The “dispositions” referred to in the amendment and listed in section 2313(c)(1)(A)-(D) include:

(A) In a criminal proceeding, a conviction.

(B) In a civil proceeding, a finding of fault and liability that results in the payment of a monetary fine, penalty, reimbursement, restitution, or damages of $5,000 or more.

(C) In an administrative proceeding, a finding of fault and liability that results in—

(i) the payment of a monetary fine or penalty of $5,000 or more; or

(ii) the payment of a reimbursement, restitution, or damages in excess of $100,000.

(D) To the maximum extent practicable and consistent with applicable laws and regulations, in a criminal, civil, or administrative proceeding, a disposition of the matter by consent or compromise with an acknowledgment of fault by the person if the proceeding could have led to any of the outcomes specified in subparagraph (A), (B), or (C).

In his remarks introducing the amendment, Rep.

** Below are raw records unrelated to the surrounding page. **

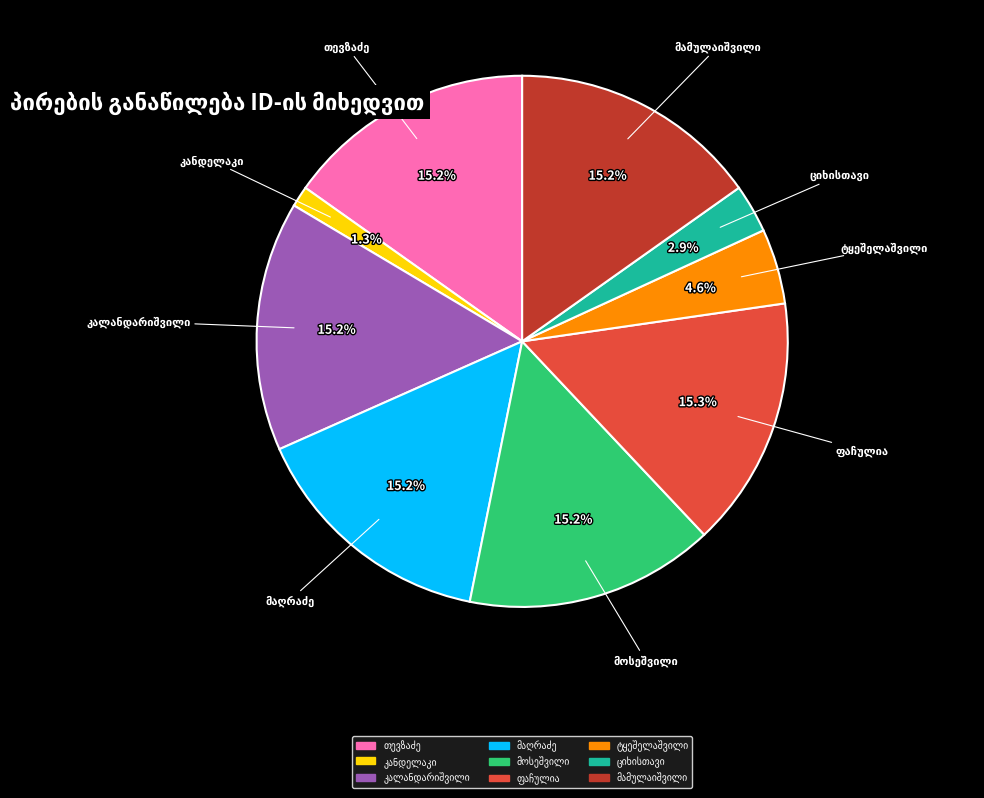

Count the number of slices in the pie.

9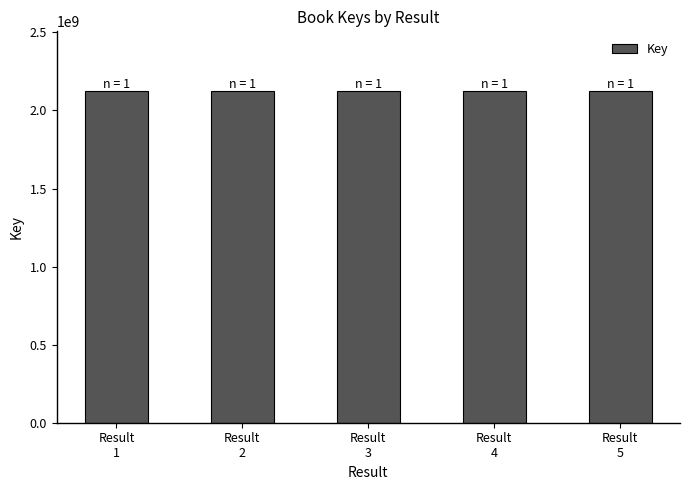

What is the value of the 5th bar from the left?

2124658322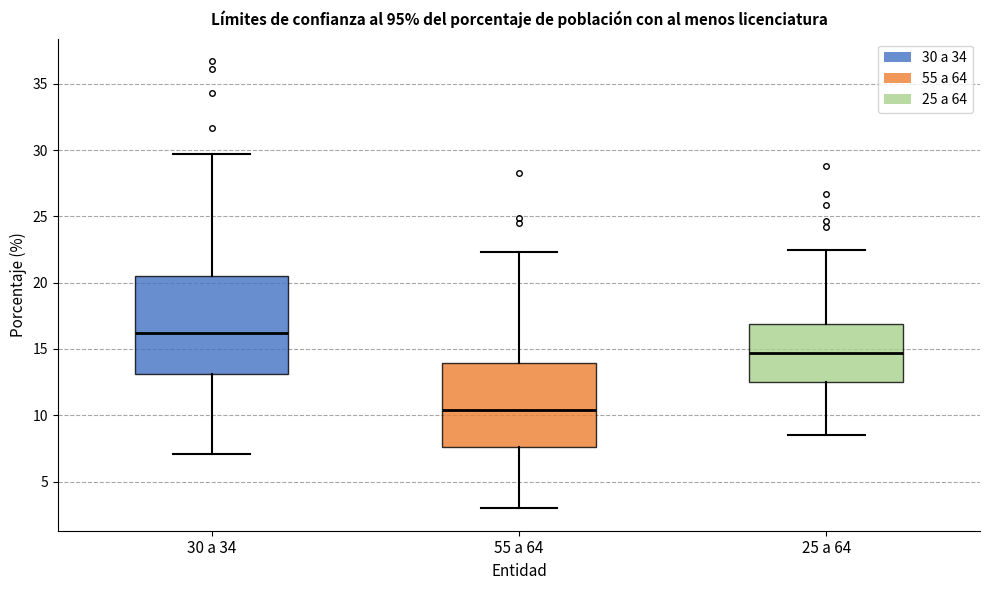

Comparing the boxes themselves (not the whiskers), which one is the tallest?

30 a 34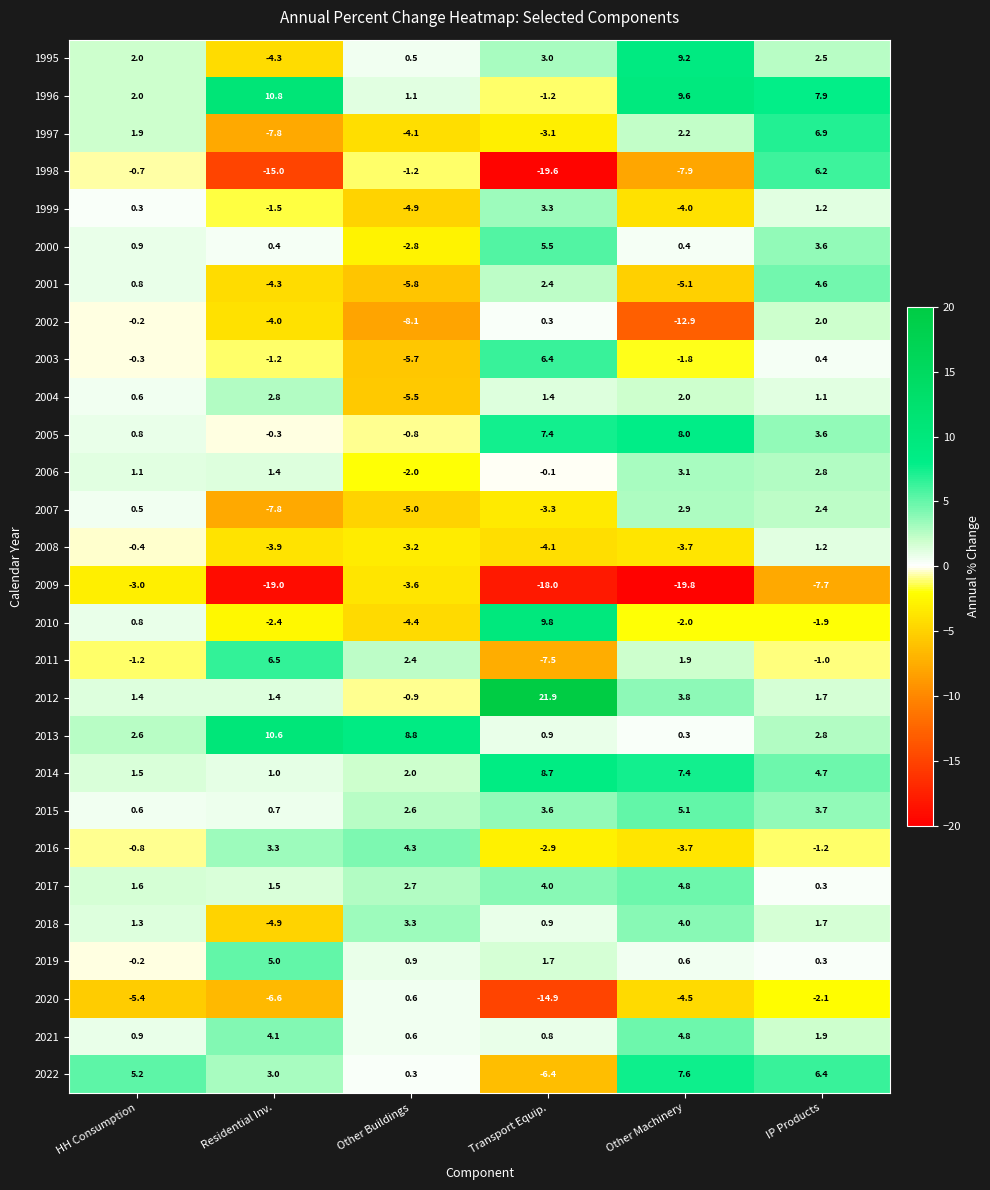

How many values in the 1999 series exceed 0?

3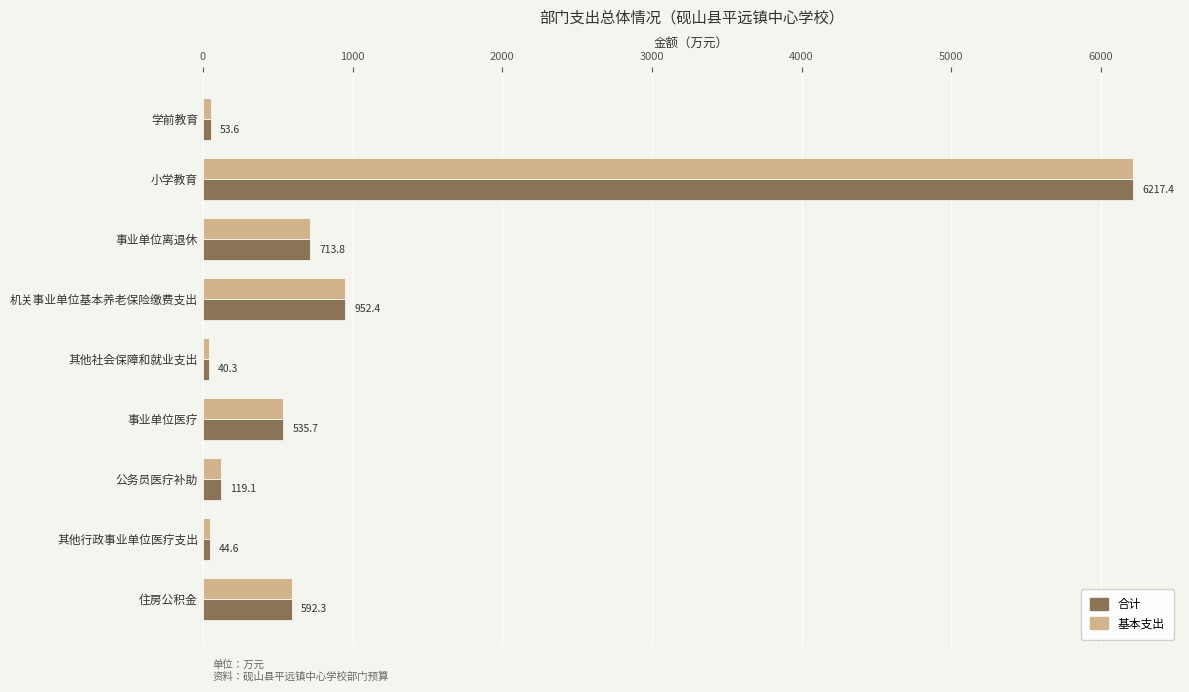

List the labels in order of 基本支出 value, smallest first.

其他社会保障和就业支出, 其他行政事业单位医疗支出, 学前教育, 公务员医疗补助, 事业单位医疗, 住房公积金, 事业单位离退休, 机关事业单位基本养老保险缴费支出, 小学教育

Ellison explained that the purpose of the amendment is to guarantee: “if there is a Federal contractor who has been found to engage in wage theft, that they may not benefit from this appropriation.” In his comments, Rep. Ellison relied on a report issued by Democrats on the Senate Committee on Health, Education, Labor, and Pensions finding that “32 percent…of the largest Department of Labor penalties for wage theft were levied against Federal contractors.” Rep. Ellison did not explain his definition of “wage theft” and the categories in the FAPIIS certainly encompass more than just “wage theft” (I put the term in quotes because it is both misleading and loaded). Interestingly, a similar “wage theft” measure failed in the House when proposed as an amendment to the funding bill for commerce, justice and science.

Whether this provision will survive in the final bill is not clear. The Senate Appropriations Committee has not marked up its own version of the bill. The Chamber of Commerce’s last minute lobbying efforts failed in the House, but its lobbyist explained that the Chamber “opposes efforts to add any provision similar to and including an amendment by Rep. Ellison that would prevent contractors found to have violated the Fair Labor Standards Act (FLSA) from continuing to receive federal contracts.” The Associated Builders and Contractors claimed in its own letter that the Ellison amendment was a “job killer” and would create a “blacklist” for federal contractors. The Society of Human Resource Management, the HR Policy Association and the Associated General Contractors of America have also signaled their opposition.

Federal contractors should monitor the progress of the appropriations bill and take careful notice of the consequences if the Ellison amendment becomes law. Not only will FLSA compliance take on even greater importance, but the amendment’s text may well give federal contractors additional impetus to avoid litigating FLSA matters at all, even in close or arguably “winnable” cases, for fear of losing their federal contracts.

DISCLAIMER: Because of the generality of this update, the information provided herein may not be applicable in all situations and should not be acted upon without specific legal advice based on particular situations.